When my piece didn't get accepted into Load 3 — the magazine of my favourite ENG140 class — I was bummed. Of course I was. My first instinct was to retreat completely: I decided I wasn't going to share that piece with anyone. A group of strangers had deemed it unworthy of print, and somehow that made me feel like it was unworthy of being seen at all. It felt strange — something so personal, written from my own experience, reduced to a quiet no. I understood that editorial decisions are about quality and fit, but in my eyes, it was one of my best pieces. It hurt, even if only for a minute.


Then something shifted. A conversation led to me sharing it, and what came back was simple warmth; nothing elaborate, but enough. It reminded me that writing doesn't live in approval. It lives in being read.


So when I finally got the printed magazine, without my piece in it, I decided to take matters into my own hands. There was something quietly defiant about it — sitting down with a pen, opening to one of the blank pages, and writing out every single word from memory. No one asked me to. No one would know. But if I had written for that magazine, then my writing was going to exist in it, on my own terms. There's a particular kind of stubbornness in that, and I'm not ashamed of it. The first person I showed it to called it one of my finer works, and I beamed. I really did.


For finals week, I couldn't come up with something entirely new. But that's okay. Here's to old works and forgotten words — and to the quiet confidence of letting them exist anyway.



A Stranger in My Handwriting


I reread my old writing the way one might study a photograph found in a drawer; slowly, cautiously, uncertain of what it will demand from me. The handwriting is unmistakably mine: the loops of the letters, the way I crowd the margins, the uneven pressure where emotion outweighed patience. And yet, the girl speaking from those pages feels like someone I no longer know.


She looks like me. The same eyes, the same hands, the same smile. But her thoughts are untouched by the knowledge I now carry. She believes in people with a sincerity that feels reckless to me now. She trusts without calculation. She loves without imagining the cost.

She has not yet learned how cruel life can be, how it waits until you are comfortable, even hopeful, before it strikes. She does not know that people fall away quietly, one by one, like leaves at the start of autumn. She does not know that closeness is not proof of permanence, or that promises can dissolve without warning.

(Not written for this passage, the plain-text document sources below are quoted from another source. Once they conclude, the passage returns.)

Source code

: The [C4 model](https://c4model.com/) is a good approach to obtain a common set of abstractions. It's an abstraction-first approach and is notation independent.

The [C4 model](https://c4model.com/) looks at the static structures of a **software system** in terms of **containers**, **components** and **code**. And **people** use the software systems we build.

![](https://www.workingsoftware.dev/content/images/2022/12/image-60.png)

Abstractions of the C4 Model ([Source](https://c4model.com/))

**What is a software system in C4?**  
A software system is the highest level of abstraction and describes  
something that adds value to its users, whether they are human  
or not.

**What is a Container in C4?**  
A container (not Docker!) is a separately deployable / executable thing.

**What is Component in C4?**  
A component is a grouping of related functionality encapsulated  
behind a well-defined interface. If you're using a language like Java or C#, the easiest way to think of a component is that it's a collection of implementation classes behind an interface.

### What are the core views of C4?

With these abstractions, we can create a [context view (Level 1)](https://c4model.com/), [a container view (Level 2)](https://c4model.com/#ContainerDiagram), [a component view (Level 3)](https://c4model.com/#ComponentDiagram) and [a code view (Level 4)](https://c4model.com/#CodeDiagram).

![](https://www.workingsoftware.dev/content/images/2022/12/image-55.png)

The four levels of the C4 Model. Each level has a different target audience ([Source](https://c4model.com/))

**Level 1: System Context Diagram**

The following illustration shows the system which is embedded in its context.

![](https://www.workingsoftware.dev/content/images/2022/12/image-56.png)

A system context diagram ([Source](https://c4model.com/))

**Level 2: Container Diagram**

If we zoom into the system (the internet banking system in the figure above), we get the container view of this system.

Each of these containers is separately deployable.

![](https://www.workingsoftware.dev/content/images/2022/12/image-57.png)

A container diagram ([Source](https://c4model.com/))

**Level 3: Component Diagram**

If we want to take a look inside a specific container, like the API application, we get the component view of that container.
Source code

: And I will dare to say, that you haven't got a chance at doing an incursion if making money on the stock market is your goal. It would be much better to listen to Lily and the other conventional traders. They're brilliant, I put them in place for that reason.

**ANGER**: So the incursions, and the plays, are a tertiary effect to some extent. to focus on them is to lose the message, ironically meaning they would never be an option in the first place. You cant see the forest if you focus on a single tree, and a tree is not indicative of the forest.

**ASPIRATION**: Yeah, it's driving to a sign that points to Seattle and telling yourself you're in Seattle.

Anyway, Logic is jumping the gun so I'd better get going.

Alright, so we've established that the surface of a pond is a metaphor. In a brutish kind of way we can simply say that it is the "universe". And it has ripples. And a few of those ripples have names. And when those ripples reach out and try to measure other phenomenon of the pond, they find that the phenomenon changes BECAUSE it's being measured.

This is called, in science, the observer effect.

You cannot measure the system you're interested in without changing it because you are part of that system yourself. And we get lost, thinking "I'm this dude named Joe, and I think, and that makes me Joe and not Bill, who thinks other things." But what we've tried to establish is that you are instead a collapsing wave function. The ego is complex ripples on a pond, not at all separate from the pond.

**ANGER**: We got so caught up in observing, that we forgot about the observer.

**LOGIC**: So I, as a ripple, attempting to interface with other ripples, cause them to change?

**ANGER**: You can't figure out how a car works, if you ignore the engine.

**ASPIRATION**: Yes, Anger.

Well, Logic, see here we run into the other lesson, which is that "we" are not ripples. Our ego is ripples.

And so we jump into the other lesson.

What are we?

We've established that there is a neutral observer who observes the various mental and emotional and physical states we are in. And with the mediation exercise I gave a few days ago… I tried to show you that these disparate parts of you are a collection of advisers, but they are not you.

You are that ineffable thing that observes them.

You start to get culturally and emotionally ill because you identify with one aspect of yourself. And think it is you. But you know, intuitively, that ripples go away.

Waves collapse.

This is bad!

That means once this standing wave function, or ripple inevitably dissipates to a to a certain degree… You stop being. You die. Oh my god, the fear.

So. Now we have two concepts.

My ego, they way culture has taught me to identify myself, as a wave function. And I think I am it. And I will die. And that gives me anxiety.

Her words are frozen in time. Preserved. Innocent.


I envy her.


Not because she was happier; trust me, she wasn’t always, but because she had not yet learned to anticipate loss. She did not brace herself for disappointment. She wrote as if the world were fundamentally kind, as if love were something that stayed once invited. I admire her courage now, the way one admires a child reaching for fire without knowing it burns.

Sometimes I imagine wanting to tear those pages out, feed them to a winter fire, spare them from what comes next. Other times, I want to protect them, to keep them intact as evidence that I once existed that way. That I once moved through the world without armor.


There is a quiet grief in realizing you can never return to that version of yourself.


Growth is often framed as a triumph, but it feels more like an exchange. You gain awareness, resilience, restraint, but you lose ease. You lose the ability to love without keeping score. You lose the softness that once felt natural. No one tells you that maturity arrives hand-in-hand with mourning.


Simultaneously though, there is a sort of relief too.


I no longer break the way she would have. I no longer collapse under the weight of every disappointment. Heartbreak dulls with time, leaving behind a careful calm. I love now with knowledge—with boundaries, with memory, with an understanding of what it costs.


Perhaps it is not that I prefer strangers to friends. Perhaps it is simply that I no longer give myself away without knowing the price.


When I close the notebook, I feel both older and steadier. I have shed her, but I have not erased her. She lives in those pages, untouched by what I now know, waiting patiently for me to remember who I was before the world taught me otherwise.


She is not me anymore. But she made me possible.